There is no surrender without releasing and there is an undeniable call from Nature that urges us to do so. But, "what posses me to make such an ostentatious affirmation?" First of all, an unapologetic shamelessness, but beyond jokes, the fact that the scenarios we fear the most tend to materialize in our lives when we give them power over us shows a pulling towards release even in the most tense realities. You don’t need to be a mystic to notice this, it’s common to the human experience. Nature will always have the tendency. to release any state of tension and our psyche and actions are also part of Nature.



The other kind of duality


I’m not a person who likes to analyse reality from a moral perspective, not because I lack one but because when it comes to my philosophical curiosity, I’m more interested in understanding reality from multiple sights than in restricting it or denying what I don’t like. I think there is so much richness in approaching duality from a perspective of complementary forces that can merge instead of forces being in dispute.
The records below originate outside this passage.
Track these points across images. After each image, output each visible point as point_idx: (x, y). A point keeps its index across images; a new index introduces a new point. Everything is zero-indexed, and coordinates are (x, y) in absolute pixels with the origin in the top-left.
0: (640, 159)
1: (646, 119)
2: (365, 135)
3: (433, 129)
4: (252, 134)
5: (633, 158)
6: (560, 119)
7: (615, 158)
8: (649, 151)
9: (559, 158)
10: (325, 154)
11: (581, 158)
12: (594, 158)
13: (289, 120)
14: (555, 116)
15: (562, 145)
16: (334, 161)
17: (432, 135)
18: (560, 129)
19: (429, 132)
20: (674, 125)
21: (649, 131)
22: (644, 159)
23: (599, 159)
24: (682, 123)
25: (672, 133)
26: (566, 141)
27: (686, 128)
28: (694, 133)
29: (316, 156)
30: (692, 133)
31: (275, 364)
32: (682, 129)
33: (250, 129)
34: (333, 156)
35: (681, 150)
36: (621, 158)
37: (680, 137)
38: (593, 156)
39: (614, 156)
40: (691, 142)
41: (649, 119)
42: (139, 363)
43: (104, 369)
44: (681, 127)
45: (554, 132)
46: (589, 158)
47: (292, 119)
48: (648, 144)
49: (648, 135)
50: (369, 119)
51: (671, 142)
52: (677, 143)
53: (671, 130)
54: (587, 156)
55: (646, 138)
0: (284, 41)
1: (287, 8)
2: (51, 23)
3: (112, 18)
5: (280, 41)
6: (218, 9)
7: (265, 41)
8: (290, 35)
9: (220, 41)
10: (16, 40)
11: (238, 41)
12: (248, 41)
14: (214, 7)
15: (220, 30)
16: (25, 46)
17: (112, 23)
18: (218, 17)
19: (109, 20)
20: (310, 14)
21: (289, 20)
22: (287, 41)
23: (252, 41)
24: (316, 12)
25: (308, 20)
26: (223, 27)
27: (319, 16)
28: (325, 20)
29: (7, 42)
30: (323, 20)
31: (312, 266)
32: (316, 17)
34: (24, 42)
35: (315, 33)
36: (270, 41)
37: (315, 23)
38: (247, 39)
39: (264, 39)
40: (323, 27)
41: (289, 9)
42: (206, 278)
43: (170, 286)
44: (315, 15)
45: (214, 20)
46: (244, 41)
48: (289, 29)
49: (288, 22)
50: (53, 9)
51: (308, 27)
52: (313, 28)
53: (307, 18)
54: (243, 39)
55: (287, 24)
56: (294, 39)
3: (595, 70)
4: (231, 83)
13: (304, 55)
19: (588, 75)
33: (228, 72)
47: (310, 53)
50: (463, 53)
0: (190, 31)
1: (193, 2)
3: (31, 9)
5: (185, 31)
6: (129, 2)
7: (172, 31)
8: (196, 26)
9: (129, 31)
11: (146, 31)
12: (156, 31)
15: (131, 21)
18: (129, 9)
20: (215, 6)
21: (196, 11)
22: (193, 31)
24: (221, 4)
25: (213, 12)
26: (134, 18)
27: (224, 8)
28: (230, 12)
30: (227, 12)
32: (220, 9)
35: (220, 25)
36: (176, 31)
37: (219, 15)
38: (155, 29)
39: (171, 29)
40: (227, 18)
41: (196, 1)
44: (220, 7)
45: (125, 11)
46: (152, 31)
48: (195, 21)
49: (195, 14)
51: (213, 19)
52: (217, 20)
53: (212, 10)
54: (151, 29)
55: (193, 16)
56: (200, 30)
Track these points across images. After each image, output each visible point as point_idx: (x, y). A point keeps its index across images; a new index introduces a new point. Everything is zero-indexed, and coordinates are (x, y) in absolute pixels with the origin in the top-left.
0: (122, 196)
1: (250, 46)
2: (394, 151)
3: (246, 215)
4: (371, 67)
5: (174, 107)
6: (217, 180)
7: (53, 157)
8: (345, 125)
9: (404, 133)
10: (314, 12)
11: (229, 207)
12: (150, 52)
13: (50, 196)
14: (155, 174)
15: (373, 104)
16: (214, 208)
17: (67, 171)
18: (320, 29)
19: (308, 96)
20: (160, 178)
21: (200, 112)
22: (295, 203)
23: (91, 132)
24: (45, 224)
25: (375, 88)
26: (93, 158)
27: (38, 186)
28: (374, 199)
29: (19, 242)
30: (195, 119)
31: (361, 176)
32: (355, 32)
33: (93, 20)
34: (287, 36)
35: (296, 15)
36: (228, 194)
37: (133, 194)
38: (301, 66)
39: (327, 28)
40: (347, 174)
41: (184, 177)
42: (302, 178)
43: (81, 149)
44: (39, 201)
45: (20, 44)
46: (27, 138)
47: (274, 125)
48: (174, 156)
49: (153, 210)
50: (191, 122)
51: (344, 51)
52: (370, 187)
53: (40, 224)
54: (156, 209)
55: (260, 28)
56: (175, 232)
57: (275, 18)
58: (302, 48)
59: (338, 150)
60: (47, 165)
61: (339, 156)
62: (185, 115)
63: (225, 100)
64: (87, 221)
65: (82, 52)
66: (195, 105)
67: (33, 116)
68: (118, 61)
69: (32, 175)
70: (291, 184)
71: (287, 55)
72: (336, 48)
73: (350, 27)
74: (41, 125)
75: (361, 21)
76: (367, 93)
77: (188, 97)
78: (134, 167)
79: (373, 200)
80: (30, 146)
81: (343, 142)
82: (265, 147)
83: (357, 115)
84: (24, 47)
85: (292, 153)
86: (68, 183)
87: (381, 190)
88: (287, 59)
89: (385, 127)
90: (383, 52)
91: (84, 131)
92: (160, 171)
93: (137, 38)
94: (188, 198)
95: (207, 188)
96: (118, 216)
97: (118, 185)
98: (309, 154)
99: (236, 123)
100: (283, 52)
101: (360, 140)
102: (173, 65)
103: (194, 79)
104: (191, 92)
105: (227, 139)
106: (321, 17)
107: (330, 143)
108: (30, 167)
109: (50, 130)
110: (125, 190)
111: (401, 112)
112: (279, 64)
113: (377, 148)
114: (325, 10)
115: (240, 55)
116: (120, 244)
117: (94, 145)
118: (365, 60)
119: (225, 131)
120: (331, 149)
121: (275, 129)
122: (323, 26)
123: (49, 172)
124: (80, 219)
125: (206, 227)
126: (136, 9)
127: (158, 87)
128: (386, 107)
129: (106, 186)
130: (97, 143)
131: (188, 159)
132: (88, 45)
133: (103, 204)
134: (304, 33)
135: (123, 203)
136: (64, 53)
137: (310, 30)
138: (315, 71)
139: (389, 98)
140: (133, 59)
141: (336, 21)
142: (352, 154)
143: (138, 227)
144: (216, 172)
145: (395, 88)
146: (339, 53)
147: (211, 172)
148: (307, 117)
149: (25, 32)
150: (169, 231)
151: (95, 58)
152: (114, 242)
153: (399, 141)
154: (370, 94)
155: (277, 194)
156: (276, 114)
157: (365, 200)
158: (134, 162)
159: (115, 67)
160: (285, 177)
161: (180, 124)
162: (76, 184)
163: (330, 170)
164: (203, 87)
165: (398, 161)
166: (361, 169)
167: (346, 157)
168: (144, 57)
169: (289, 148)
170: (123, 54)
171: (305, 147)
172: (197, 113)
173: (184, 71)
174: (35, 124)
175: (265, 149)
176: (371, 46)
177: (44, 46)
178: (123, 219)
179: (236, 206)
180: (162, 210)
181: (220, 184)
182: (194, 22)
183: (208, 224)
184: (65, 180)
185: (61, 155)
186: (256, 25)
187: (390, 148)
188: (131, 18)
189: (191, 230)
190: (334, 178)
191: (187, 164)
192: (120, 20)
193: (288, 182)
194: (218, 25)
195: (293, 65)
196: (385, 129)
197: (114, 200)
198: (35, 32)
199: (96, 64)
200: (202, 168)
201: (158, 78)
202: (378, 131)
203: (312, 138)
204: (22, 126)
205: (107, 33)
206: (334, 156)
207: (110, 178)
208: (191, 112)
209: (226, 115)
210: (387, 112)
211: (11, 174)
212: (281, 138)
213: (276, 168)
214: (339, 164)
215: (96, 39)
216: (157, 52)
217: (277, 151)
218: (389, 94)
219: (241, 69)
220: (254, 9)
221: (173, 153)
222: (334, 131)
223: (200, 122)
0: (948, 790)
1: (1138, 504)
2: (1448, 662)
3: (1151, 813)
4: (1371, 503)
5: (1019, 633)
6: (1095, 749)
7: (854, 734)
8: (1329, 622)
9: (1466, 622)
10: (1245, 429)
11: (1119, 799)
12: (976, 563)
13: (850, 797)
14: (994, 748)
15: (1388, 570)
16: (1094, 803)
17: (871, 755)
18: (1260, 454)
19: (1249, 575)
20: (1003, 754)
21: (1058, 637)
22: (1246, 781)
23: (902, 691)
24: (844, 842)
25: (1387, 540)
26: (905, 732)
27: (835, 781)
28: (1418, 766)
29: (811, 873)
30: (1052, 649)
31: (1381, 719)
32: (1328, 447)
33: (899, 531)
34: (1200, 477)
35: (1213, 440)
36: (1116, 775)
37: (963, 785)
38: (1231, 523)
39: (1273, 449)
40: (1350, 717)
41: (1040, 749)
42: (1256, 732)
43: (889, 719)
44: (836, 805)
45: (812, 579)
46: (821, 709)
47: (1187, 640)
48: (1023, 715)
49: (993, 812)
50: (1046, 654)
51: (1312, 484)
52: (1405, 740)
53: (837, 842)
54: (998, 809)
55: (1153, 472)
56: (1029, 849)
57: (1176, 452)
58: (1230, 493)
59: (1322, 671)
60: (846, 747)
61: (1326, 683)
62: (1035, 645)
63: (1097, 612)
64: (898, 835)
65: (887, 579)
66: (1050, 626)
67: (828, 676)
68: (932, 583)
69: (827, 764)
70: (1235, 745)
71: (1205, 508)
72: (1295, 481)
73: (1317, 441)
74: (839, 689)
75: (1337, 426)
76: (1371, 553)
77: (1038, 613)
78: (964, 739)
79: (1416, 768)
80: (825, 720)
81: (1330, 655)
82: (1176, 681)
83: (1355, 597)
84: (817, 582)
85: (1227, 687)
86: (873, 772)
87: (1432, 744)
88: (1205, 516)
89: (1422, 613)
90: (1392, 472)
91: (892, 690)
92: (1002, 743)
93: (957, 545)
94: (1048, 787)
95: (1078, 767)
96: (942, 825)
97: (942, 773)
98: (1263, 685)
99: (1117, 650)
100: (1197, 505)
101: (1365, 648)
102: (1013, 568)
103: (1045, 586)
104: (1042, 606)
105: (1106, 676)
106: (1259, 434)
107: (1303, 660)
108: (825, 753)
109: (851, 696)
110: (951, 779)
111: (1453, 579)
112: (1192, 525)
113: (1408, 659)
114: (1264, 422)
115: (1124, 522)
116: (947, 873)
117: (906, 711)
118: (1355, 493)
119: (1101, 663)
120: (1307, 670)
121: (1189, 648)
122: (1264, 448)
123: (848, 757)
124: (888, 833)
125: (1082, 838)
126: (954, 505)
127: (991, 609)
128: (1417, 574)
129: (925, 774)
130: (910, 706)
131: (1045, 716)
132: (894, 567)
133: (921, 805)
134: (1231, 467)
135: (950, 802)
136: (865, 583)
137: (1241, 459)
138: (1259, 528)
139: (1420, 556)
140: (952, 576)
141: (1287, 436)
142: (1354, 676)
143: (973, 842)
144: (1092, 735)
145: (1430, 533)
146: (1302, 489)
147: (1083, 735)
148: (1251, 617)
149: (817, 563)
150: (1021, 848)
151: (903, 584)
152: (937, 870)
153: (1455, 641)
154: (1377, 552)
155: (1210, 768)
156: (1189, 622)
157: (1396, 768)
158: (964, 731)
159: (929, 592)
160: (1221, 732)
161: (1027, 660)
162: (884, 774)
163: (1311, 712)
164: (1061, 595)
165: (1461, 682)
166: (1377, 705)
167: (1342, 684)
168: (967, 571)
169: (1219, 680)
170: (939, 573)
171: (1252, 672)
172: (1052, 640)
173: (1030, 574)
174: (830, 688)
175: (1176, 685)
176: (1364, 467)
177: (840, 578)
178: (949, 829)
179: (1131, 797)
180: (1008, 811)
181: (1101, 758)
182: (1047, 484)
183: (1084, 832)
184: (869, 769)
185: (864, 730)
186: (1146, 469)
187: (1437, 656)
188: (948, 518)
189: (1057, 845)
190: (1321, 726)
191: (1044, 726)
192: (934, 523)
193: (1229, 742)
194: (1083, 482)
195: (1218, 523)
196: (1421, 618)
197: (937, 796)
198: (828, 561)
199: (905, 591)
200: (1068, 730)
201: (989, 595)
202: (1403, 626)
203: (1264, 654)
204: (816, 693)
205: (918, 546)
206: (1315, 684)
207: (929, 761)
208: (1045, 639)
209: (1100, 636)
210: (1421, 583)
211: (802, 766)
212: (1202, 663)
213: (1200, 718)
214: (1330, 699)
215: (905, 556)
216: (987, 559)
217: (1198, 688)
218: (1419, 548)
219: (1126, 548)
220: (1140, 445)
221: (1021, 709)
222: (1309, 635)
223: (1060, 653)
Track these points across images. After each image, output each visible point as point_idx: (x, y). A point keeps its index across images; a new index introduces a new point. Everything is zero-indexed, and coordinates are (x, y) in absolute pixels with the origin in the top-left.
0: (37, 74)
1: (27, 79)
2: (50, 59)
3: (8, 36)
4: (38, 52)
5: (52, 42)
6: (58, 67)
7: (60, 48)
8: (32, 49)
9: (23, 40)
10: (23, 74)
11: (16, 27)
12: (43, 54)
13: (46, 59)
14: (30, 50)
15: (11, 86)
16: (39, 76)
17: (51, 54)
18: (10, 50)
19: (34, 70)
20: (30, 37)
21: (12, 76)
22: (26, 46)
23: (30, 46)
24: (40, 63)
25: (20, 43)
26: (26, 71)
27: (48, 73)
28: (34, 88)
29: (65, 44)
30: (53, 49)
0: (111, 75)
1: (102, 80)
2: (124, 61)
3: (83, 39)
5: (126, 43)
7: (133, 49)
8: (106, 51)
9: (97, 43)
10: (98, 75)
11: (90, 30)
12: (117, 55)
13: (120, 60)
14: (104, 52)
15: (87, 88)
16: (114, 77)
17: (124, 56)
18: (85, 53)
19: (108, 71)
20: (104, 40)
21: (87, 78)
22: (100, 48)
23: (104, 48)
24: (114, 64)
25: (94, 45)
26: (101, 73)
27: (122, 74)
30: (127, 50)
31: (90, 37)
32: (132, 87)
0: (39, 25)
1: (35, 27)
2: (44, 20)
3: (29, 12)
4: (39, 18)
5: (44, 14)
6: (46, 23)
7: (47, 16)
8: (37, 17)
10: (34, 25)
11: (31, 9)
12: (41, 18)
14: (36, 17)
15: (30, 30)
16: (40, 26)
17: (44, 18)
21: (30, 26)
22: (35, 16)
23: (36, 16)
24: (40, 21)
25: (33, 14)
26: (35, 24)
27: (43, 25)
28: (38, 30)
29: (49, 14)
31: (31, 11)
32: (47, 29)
That being said I have developed a set of ethical precepts I adhere to in my personal life, in case my previous statement appals you.


I must now state the obvious, that in my preceding contemplation of surrender, I haven’t mentioned one of the most obvious contexts of it, and that is the defeatist connotation of those who give up a fight or find victory impossible even in a moral context. But haven’t I?

The battle between good and evil is such a universal and timeless dispute that even in individual cases when we feel that we gave up and ‘evil’ won -which is also subject to our personal appreciation-, that might have been a battle but not the war, and so in a complex interweaved collective narrative, no one can know how any loss can contribute to an ultimate victory, just like in chess to win a game we need to sacrifice some pieces.


So, in a way, even coming from a defeatist context, surrender is a forced-by-circumstances act of faith that continues the cycle of falling until we recover a sense of innocence on a collective level, even if the feeling of Nature catching us might not be obvious or immediate from an individual standpoint.



Final thought


I know it seems paradoxical to state before that the human journey is about having experiences and then directing our attention to a surrender that aims for an inexperienced state of mind, and to address this observation I’ll make the boldest statement I've made in any writing of mine: I believe Nature to be subjective. I don't believe it to be objective at all and the fact that there is a direct correlation between our relationship with our feelings and the events that occur in our lives is, if not a proof at least a hint of this truth.


I believe Nature is leading us to be able to hold experience without the need of mislaying our ability to surrender. Because in a universe where everything could be, becoming true magicians means being able to trust that Nature wants to give us everything our soul needs and help us manifest it in union with her instead of our modern tendency to force ourselves upon her.


Now more than ever, comprehending that magick and spirituality don’t lay only in incorporeal states of being is crucial, to taking humanity to greater awareness.